HTTP is stateless. To make it stateful, websites often use session cookies. When Alice types username and password and click "log in", Alice's identity is verified and the server sends her a session cookie. In the following HTTP requests, Alice includes the session cookie in the request to identify herself, so that she does not have to enter username and password for each request. A session cookie (session ID) is a random string that acts as keys in database. When the server receives Alice's session cookie, it looks up Alice's session information corresponding to this ID in its temporary database.
There is nothing wrong with this approach, but in some cases, it might not scale well. If you have many servers, it could be annoying to have all the servers share the association between your users and the random strings. Instead, you could store more information on the browser side.
A Message Authentication Code (MAC) is a secret key algorithm that takes an input, like a hash function, but it also takes a secret key. It then produces a unique output called an authentication tag.
This process is deterministic; given the same secret key and the same message, a MAC produces the same authentication tag. Pictorially:
The interface of a message authentication code (MAC). The algorithm takes a secret key and a message, and deterministically produces a unique authentication tag. Without the key, it should be impossible to reproduce that authentication tag.
When the user logs in for the first time, you produce an authentication tag from your secret key and their username and have them store their username and the authentication tag in a cookie. Because they don't know the secret key, they won’t be able to forge a valid authentication tag for a different username.
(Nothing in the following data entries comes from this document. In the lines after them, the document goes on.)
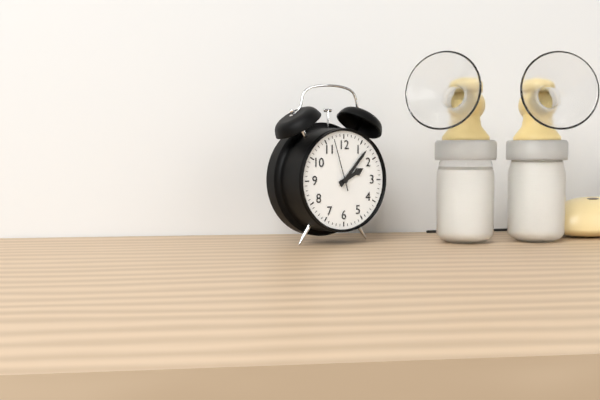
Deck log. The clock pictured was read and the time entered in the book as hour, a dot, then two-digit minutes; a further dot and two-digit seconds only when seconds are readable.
2.07.57
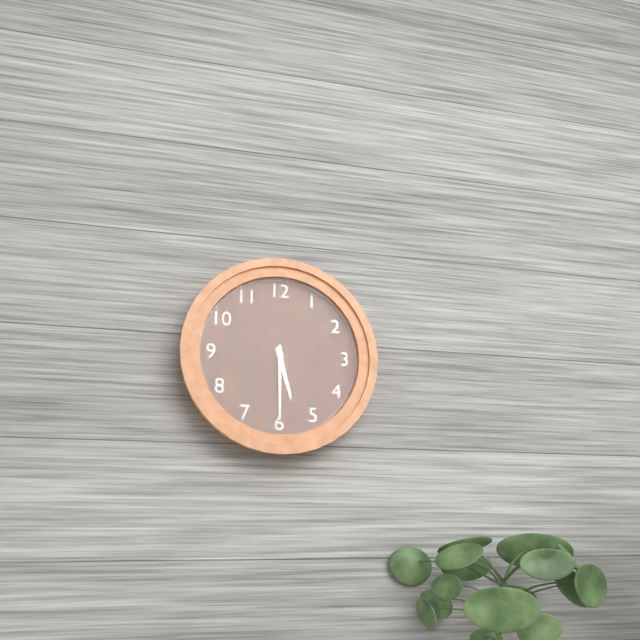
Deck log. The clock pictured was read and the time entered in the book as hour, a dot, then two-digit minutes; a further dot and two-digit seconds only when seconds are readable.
5.30
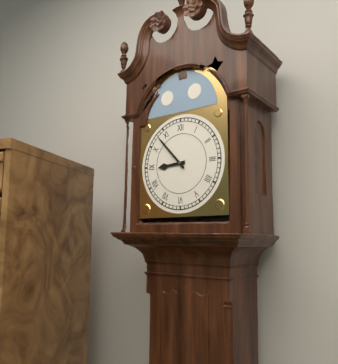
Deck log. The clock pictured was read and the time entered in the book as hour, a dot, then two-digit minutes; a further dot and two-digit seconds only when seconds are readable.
8.53
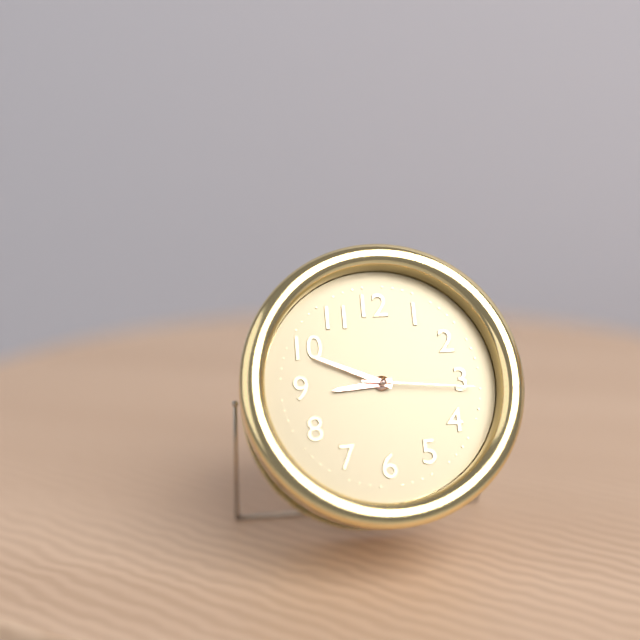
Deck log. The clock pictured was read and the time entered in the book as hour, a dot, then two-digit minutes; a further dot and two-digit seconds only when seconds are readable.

To validate their cookie, you do the same: produce an authentication tag from your secret key and the username contained in the cookie and check if it matches the authentication tag contained in the cookie. If it matches, it must have come from you, as you were the only one who could have produced a valid authentication tag (under your secret key)
A MAC is like a private hash function that only you can compute because you know the key. In a sense, you can personalize a hash function with a key.
- MACs are resistant against forgery of authentication tags.
- An authentication tag needs to be of a minimum length to be secure.
- Messages can be replayed if authenticated naively.
- Verifying an authentication tag is prone to bugs.
Hash-based Message Authentication Code (HMAC) is a message authentication code that uses a hash function at its core. It is compatible with different hash functions, but it is mostly used in conjunction with SHA-2 (
hashlib.sha256). In Python:
key = b'secret'
message = b'this_is_a_message'
h = hmac.new(key, message, hashlib.sha256)
hmac_hexdigest = h.hexdigest()
Note that this protocol is not perfect: it allows replays. If a message and its authentication tag are replayed at a later point in time, they will still be authentic, but you’ll have no way of detecting that it is an older message being resent to you.
MACs are used in many places to ensure that the communications between two machines or two users are not tampered with. This is necessary in both cases where communications are in cleartext and where communications are encrypted.
One particularity of MACs is that they are often designed to produce bytes that look random (like hash functions). You can use this property to implement a single key to generate random numbers or to produce more keys.
Pseudorandom Function (PRF)
Imagine the set of all functions that take a variable-length input and produce a random output of a fixed size. If we could pick a function at random from this set and use it as a MAC (without a key), it would be swell. We would just have to agree on which function (kind of like agreeing on a key). Unfortunately, we can't have such a set as it is way too large, but we can emulate picking such a random function by designing something close enough: we call such constructions Pseudorandom Functions (PRFs). HMAC and most practical MACs are such constructions. They are randomized by a key argument instead. Choosing a different key is like picking a random function.
To track your users' browser sessions, you can send them a random string (associated to their metadata) or send them the metadata directly, attached with an authentication tag so that they cannot modify it.
Programming languages usually expose data structures called hash tables (also called hashmaps, dictionaries, associated arrays, and so on) that make use of noncryptographic hash functions. If a service exposes this data structure in such a way where the input of the noncryptographic hash function can be controlled by attackers, this can lead to Denial of Service (DoS) attacks, meaning that an attacker can render the service unusable. To avoid this, the noncryptographic hash function is usually randomized at the start of the program.